Document text:

Creating Hope

When you’re at the end of your rope, tie a knot and hold on! — Theodore Roosevelt

Hope is “a feeling of expectation and desire for a certain thing to happen,”* but it is more than something inborn or simply present in the world’s optimists.

It can be manufactured, and sometimes it must be. We can reframe the world and recognize that “a crisis is (often) an opportunity riding a dangerous wind.” Indeed, many seemingly scary things offer a chance to learn, give your life meaning, and grow from the hard stuff you choose to take on. Despite the worried beginning, one can be pleased, proud, and transformed at the end.

I often reminded tremulous clients of their once-difficult accomplishments. Asking them to list the skills, will, or bravery that enabled them to overcome challenges created a sense of possibility.

Those capacities or personal strengths remained inside them, as they remain for you and me today.

Once heartened by this knowledge, pushing forward becomes possible. “Ninety percent of life is showing up,” a saying sometimes erroneously attributed to Woody Allen.

This means you must attempt what you think is too much for you, too frightening, too likely to fail.

As Eleanor Roosevelt said, “You must do the thing you think you cannot do.”

It might be trying a new hairdo, asking the one you desire for a date, facing a bully, or trying a new game like tennis or chess.

Reframing can involve overcoming the tendency to discount one’s worth and, therefore, take on an inconvenience or a challenge. Nearly 90 million eligible voters didn’t show up for the last election. Might they have made a difference?

Complete the following:
1) Translate this sentence from the essay on creating hope into Spanish: "Those capacities or personal strengths remained inside them, as they remain for you and me today."
2) Answer these questions from the essay on creating hope.
(a) To whom is the opening quotation about the end of your rope attributed?
(b) What did the writer ask tremulous clients to list?
(c) How many eligible voters didn't show up for the last election?
3) Carry on writing the essay on creating hope, starting after its final sentence.

Supplied entries:
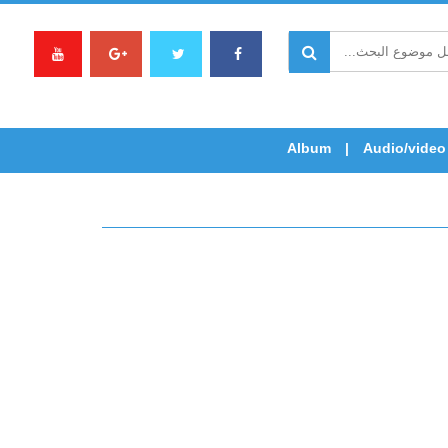
Album
Audio/video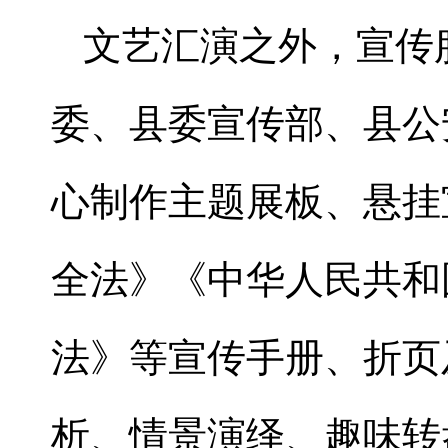
文艺汇演之外，宣传
委、县委宣传部、县公
心制作主题展板、悬挂
全法》《中华人民共和
法》等宣传手册、折页
析、情景演绎、趣味转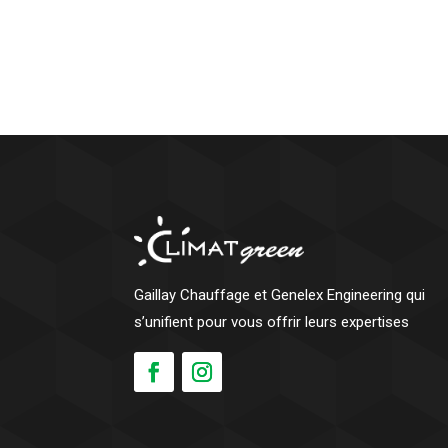
Gaillay Chauffage et Genelex Engineering qui
s’unifient pour vous offrir leurs expertises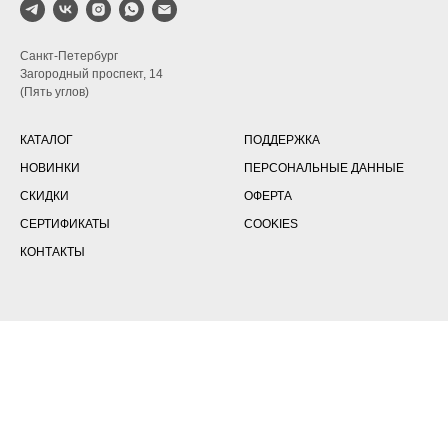
Санкт-Петербург
Загородный проспект, 14
(Пять углов)
КАТАЛОГ
ПОДДЕРЖКА
НОВИНКИ
ПЕРСОНАЛЬНЫЕ ДАННЫЕ
СКИДКИ
ОФЕРТА
СЕРТИФИКАТЫ
COOKIES
КОНТАКТЫ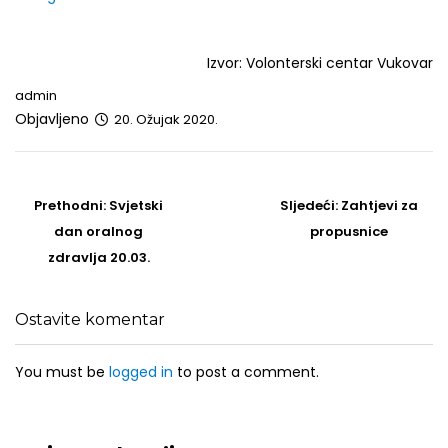
Izvor: Volonterski centar Vukovar
admin
Objavljeno
20. Ožujak 2020.
Post
navigation
Prethodni
Sljedeći
Prethodni:
Svjetski
Sljedeći:
Zahtjevi za
post
Post
dan oralnog
propusnice
zdravlja 20.03.
Ostavite komentar
You must be
logged in
to post a comment.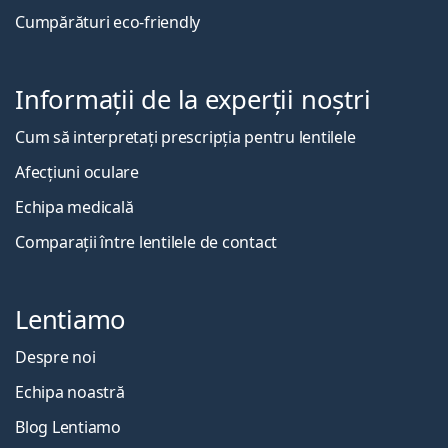
Cumpărături eco-friendly
Informații de la experții noștri
Cum să interpretați prescripția pentru lentilele
Afecțiuni oculare
Echipa medicală
Comparații între lentilele de contact
Lentiamo
Despre noi
Echipa noastră
Blog Lentiamo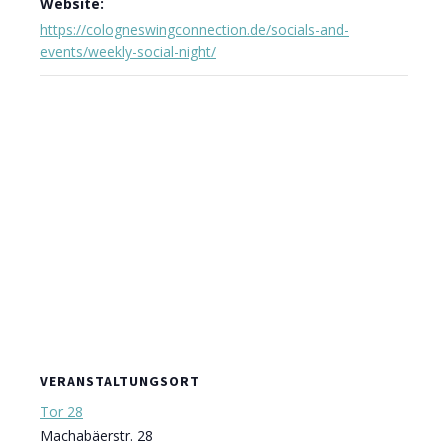
Website:
https://cologneswingconnection.de/socials-and-
events/weekly-social-night/
VERANSTALTUNGSORT
Tor 28
Machabäerstr. 28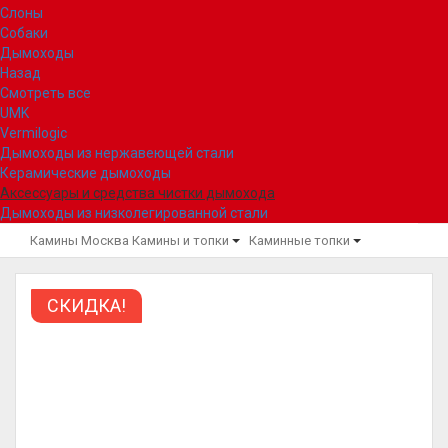
Слоны
Собаки
Дымоходы
Назад
Смотреть все
UMK
Vermilogic
Дымоходы из нержавеющей стали
Керамические дымоходы
Аксессуары и средства чистки дымохода
Дымоходы из низколегированной стали
Камины Москва
Камины и топки
Каминные топки
СКИДКА!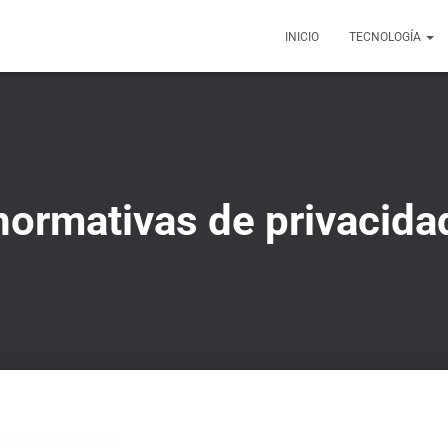
INICIO
TECNOLOGÍA
normativas de privacida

Answers to each task:
1) Esas capacidades o fortalezas personales permanecieron dentro de ellos, como permanecen hoy en ti y en mí.

2)
(a) Theodore Roosevelt
(b) The skills, will, or bravery that enabled them to overcome challenges
(c) Nearly 90 million

3)
The fresh perspective on life in 2025 also offers something many of us have taken for granted. Beginning with the post-World War II baby boom in the 1940s, some of us belong to the luckiest generation in history.

There has been no war on our soil, and diseases such as polio and measles have been defeated. Lifesaving treatments for heart disease and cancer were discovered. The water is cleaner, and the medicine is safer. Advanced education was (in the second half of the 20th century) affordable for many, and astonishing conveniences like air-conditioning and central heating made life easier.

But there is more.

The “greatest generation” of men and women who participated in World War II are almost all gone. They knew what the price of freedom was, and many of them died for it.

Our fathers and grandfathers knew. Our volunteer army knows. For the rest of us, however, the knowledge is limited to reading books and watching movies.

We did not live it, and we have not earned it.

According to therapists, one of the biggest concerns of their patients is the loss of that freedom and the chaos of the present day.

The Stoic philosophers of antiquity considered such circumstances a trial we have never faced.

I judge you unfortunate because you have never lived through misfortune. You have passed through life without an opponent—no one can ever know what you are capable of, not even you.

—SENECA, ON PROVIDENCE, 4.3

Much of the world faces this test within its national boundaries and some from outside. We are only beginning to understand what it means to act on behalf of our freedom. The luxury and certainty of having it has disappeared.

Most of us know the difference between receiving and earning a gift. We are discovering that our veterans, founders like Washington, Madison, and Jefferson, and leaders such as Lincoln and FDR sent us gifts from afar by creating and maintaining our nation as a democratic republic.

There is hope in the belief that we can maintain that and pass it on to succeeding generations.

I hope that one day, “when you are old and grey and full of sleep,”** you will hear a knock on the door. It will be a child of early school age who lives nearby. You know his mother. He says hello and then asks if you can come to his school one day when his class is doing “Show and Tell.”

Oh, of course. But what I’m supposed to do?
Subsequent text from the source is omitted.